====== SELECTED EXTRACT ======

If I could have a soundtrack for this sermon, I think it would start with one of the beautiful pieces from Brahms’ requiem—“How Lovely is Thy Dwelling Place.” In it, the composer takes the words found in Psalm 84 to paint a soaring picture in sound of our eternal home with God. “How lovely is thy dwelling place, O Lord of hosts! For my soul, it longeth, yea fainteth, for the courts of the Lord: my soul and body crieth out, yea for the living God. Blest are they, that dwell within Thy house: they praise Thy name evermore.”
This dwelling place, this lovely dwelling place, is far off in the heavens, used as a comfort for those of us left bereft, to know that our dearly departed has made it to their mansion in the sky. But even as we imagine the dwelling place of God, up there, today we are prompted to bring our gaze down, to the earth below. Our Scripture readings also talk about God’s dwelling place, but it is right here.
We recognize the impulse to “build” a house, a dwelling place, for those we love. Think of the springtime busyness of birds as they gather sticks and stuff to weave a nest. Think of the way that mather cats find an out-of-the-way place to have their kittens. Think of the countless athletes who having “made it big”—having signed that contract, talk about wanting to buy a house for mom and dad. Think of the end of My Big Fat Greek Wedding, where the Father of the Bride (in a public show of finally accepting a non-Greek son-in-law) gives them a gift of a house (and, of course, it is right next door to Mom and Dad!).
So, it is understandable that David, who was building a beautiful palace for himself—thought that it was high time for God to have a house as well. Remember that God has shown up in tangible form to Moses in a burning bush, and had protected the Israelites as they escaped Egypt as a pillar of cloud by day and a pillar of fire by night, and had taken to meeting with Moses first on Sinai, and then in the tent that housed the tabernacle. The ark of the covenant had just been moved and placed inside—a new tent. So if David was getting a new house, how about God?
And it isn’t just David that has had this thought. Surely that desire to provide God a dwelling place has continued throughout the ages—inspiring the design and work on great cathedrals—with soaring, vaulted ceilings, beautiful stained glass, gold plated statues and magnificently carved altars, impressive, lasting, monuments to building a house for God.
And what does God say? Well, Nathan, the prophet (who in those days spoke for God), says, “Oh what a nice gesture. ‘Go, do all that you have in mind; for the Lord is with you.’” The equivalent of handing David the bejeweled AmEx card. But sometimes prophets speak out of turn—or don’t quite hear God correctly. And so, that night, God has to step in and tell Nathan, the prophet, that he had gotten it wrong.

====== INFORMATION SUPPLIED ======

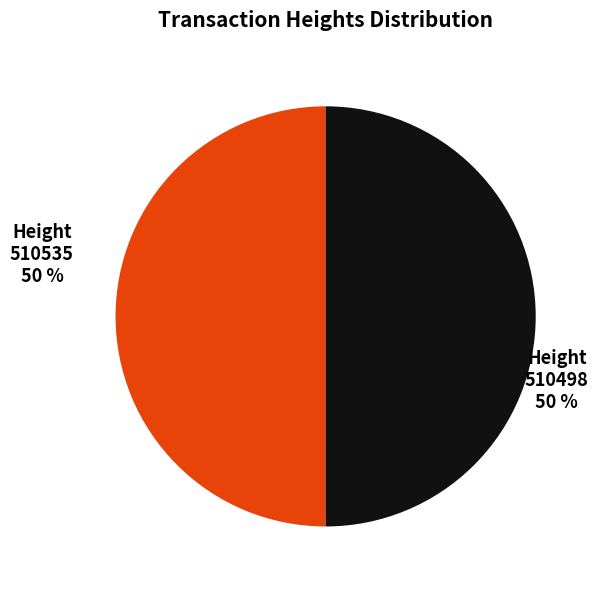

Is the sum of 510535 and 510498 greater than half?

Yes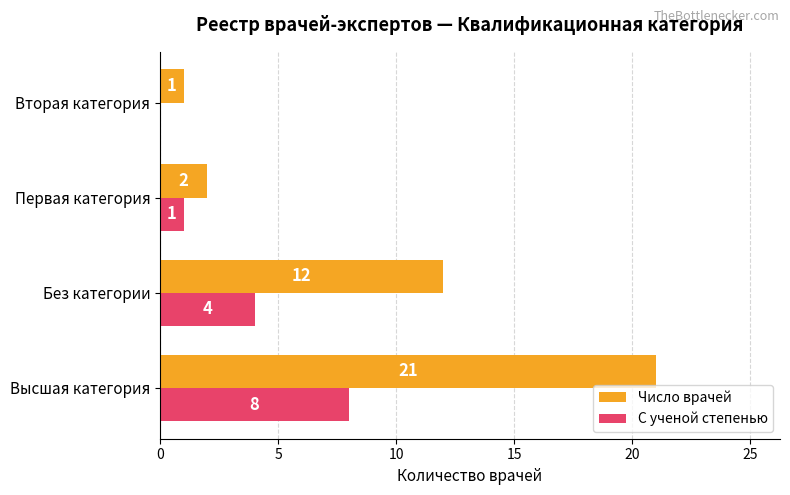

How many distinct data groups are displayed?

2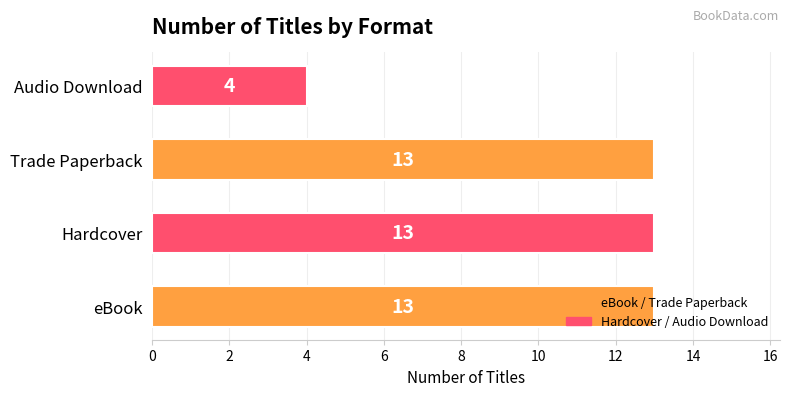

Read the value at eBook.

13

======

• **TASKS**
(a) According to the sermon, which psalm supplies the words for the Brahms piece "How Lovely is Thy Dwelling Place"?
(b) Write the next part of the sermon, picking up after its final sentence.

• **EXPECTED RESULTS**
(a) Psalm 84.

(b)
The word to go back to David from God is— “Did I ask for a different dwelling place? No. I’ve been very happy dwelling in my tent so that I could be where my people were. Just because you have stopped being nomads, wandering in the wilderness, and have settled down to an agrarian lifestyle, doesn’t mean that I have to settle down. Don’t make me a house, I’ll make you a house.” God was not speaking of the palace David was already building, but was referring to a line of leaders for Israel from David onward—putting a stamp of approval on David’s blood line. And that is what happened, through Solomon (who did get to build a house for God), and through Solomon, on--if we are to believe the genealogies in Matthew and Luke—on to Jesus himself.
As we move into the New Testament, I see an arc of thought about not solidifying the dwelling place of God. The Apostle Paul, who calls himself a Pharisee of the Pharisees, is schooled and steeped in Jewish thought and words and ideas. But he gets the call (along the Damascus road) to bring the good news of Jesus to non-Jews. Even though the temple (the impressive house of God, built and rebuilt over the centuries) is still intact for a few more years, Paul, in an echo of Nathan so many years before, imagines a different type of dwelling of place for God.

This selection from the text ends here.